The Option Counterparty (or its affiliate) may modify its hedge positions by entering into or unwinding derivative transactions with respect to the ADSs and/or purchasing or selling ADSs or other securities of the Company in secondary market transactions at any time following the pricing of the Note Private Placement and shortly before or after the expiry or early settlement of the Zero Strike Call Option Transaction, and, the Company has been advised that the Option Counterparty may unwind its derivative transactions and/or purchase or sell ADSs or other securities of the Company in connection with the expiry of the Zero Strike Call Option Transaction or any early settlement of the Zero Strike Call Option Transaction relating to any conversion, repurchase or redemption of the Notes. Those activities could also increase (or reduce the size of any decrease in) or decrease (or reduce the size of any increase in) the market price of the ADSs and/or the Notes.

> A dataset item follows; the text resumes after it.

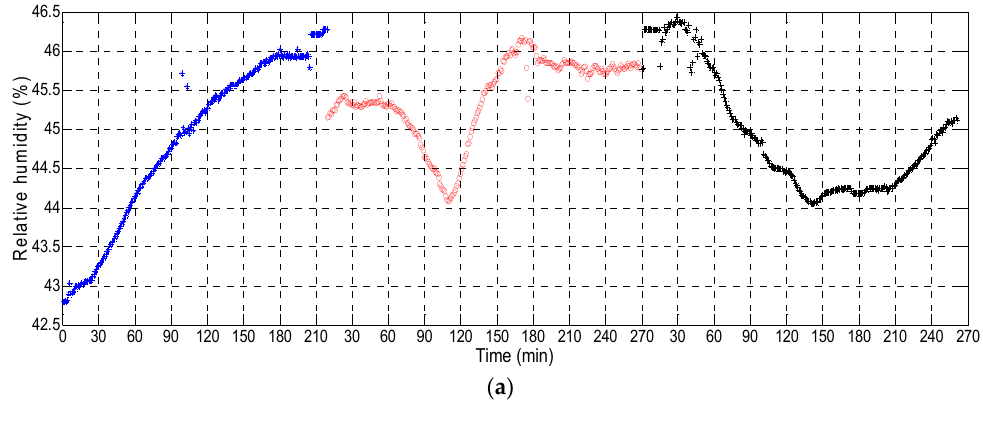
Figure 6. Cont. Figure 6. Cont.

This press release does not constitute an offer to sell or a solicitation of an offer to buy any securities, nor will there be any sale of these securities in any state or jurisdiction in which such an offer, solicitation or sale would be unlawful prior to registration or qualification under the securities laws of any such state or other jurisdiction. This press release contains information about the pending ADS Offering and Note Private Placement, and there can be no assurance that these offerings will be completed.